Заноза наслаждался этим, ловил перемены раньше, чем они наступали, чуял загодя и мчался навстречу. Он хватался за все новое так, словно оно через минуту должно исчезнуть. Считал себя не настоящим, а реальность — податливой, как гончарная глина, и творил, что хотел. Хасану реальность казалась незыблемой, существующей по правилам, которые достаточно один раз понять, чтобы… делать то, что сочтешь нужным.
Велика ли разница между тем, чтоб творить, что захочешь и делать то, что считаешь нужным?
Огромна.
Понимание этой разницы тоже пришло нынче ночью. Понимание, что схожие выводы построены на взаимоисключающих основаниях.
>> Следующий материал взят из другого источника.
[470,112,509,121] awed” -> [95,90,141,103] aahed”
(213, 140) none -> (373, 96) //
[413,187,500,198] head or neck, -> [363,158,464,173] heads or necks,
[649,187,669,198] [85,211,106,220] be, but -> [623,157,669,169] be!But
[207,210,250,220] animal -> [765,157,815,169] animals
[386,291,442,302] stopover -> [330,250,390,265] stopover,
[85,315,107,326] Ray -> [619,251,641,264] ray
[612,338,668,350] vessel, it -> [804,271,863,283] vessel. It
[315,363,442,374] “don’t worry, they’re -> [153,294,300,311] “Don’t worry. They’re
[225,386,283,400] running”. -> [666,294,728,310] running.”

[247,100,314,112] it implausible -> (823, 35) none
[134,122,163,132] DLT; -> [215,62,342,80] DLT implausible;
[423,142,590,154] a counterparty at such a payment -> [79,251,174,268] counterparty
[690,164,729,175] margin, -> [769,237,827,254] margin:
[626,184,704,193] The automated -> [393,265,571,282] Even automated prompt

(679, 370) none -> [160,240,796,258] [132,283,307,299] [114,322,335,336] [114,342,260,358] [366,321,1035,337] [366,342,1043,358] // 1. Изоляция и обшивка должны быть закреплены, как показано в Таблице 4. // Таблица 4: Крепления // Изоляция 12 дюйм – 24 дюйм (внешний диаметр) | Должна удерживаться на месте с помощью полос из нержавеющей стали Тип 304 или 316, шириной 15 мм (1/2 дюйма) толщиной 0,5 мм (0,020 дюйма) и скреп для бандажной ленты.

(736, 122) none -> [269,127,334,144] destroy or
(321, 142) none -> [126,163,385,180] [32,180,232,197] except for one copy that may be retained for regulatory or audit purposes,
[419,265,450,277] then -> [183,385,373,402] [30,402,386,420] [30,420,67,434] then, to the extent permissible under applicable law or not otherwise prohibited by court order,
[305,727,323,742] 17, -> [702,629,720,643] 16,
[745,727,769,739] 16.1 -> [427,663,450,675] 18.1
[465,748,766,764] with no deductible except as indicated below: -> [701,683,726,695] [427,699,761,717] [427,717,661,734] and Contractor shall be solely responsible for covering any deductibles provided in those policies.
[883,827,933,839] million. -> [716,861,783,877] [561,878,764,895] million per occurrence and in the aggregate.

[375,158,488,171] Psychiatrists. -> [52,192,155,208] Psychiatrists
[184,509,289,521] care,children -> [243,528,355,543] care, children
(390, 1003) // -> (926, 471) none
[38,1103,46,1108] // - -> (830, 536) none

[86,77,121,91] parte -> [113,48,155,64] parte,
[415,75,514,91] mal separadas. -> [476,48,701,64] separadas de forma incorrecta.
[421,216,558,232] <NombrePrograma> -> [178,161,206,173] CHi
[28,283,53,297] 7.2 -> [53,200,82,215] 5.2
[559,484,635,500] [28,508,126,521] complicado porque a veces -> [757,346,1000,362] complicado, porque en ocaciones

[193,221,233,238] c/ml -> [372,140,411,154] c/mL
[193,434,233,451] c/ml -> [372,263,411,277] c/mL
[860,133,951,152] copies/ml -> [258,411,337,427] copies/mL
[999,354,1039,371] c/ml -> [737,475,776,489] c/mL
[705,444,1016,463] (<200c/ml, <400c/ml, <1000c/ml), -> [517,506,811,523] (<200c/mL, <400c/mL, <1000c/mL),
Хасан мог влиять на реальность, мог менять ее и делал это, не сомневаясь ни в своем праве, ни в своей силе, но, оказывается, не мог ее увидеть.
Он не видел мир настоящим.
Был ли он, вообще?
С такими мыслями и правда можно спятить и вообразить себя несуществующим, как воображает Заноза. Но дело, конечно, не в этом. Не в иллюзорности собственного существования. Дело в том, что невидимый мир стал видимым на несколько часов, и оказался полностью чужим и чуждым. Нужно подождать, просто подождать, привыкнуть к новому знанию, понять и принять его. И существовать дальше, помня, что ничего не изменилось, кроме мира. А тот изменился давным-давно. Задолго до смерти Хансияр.
Вспышки света, грохот и рев, сравнимые со звуком самолетных двигателей, отвлекли внимание от дороги. На площадке перед пустующими складами стояли вперемешку три внедорожника, спортивная машина, пять байков и видавший виды фургон. Орала музыка — то, что Заноза назвал бы музыкой. В такт душераздирающим звукам полыхали цветные огни. Рвано дергались, мечась между светом и тенями, человеческие фигуры.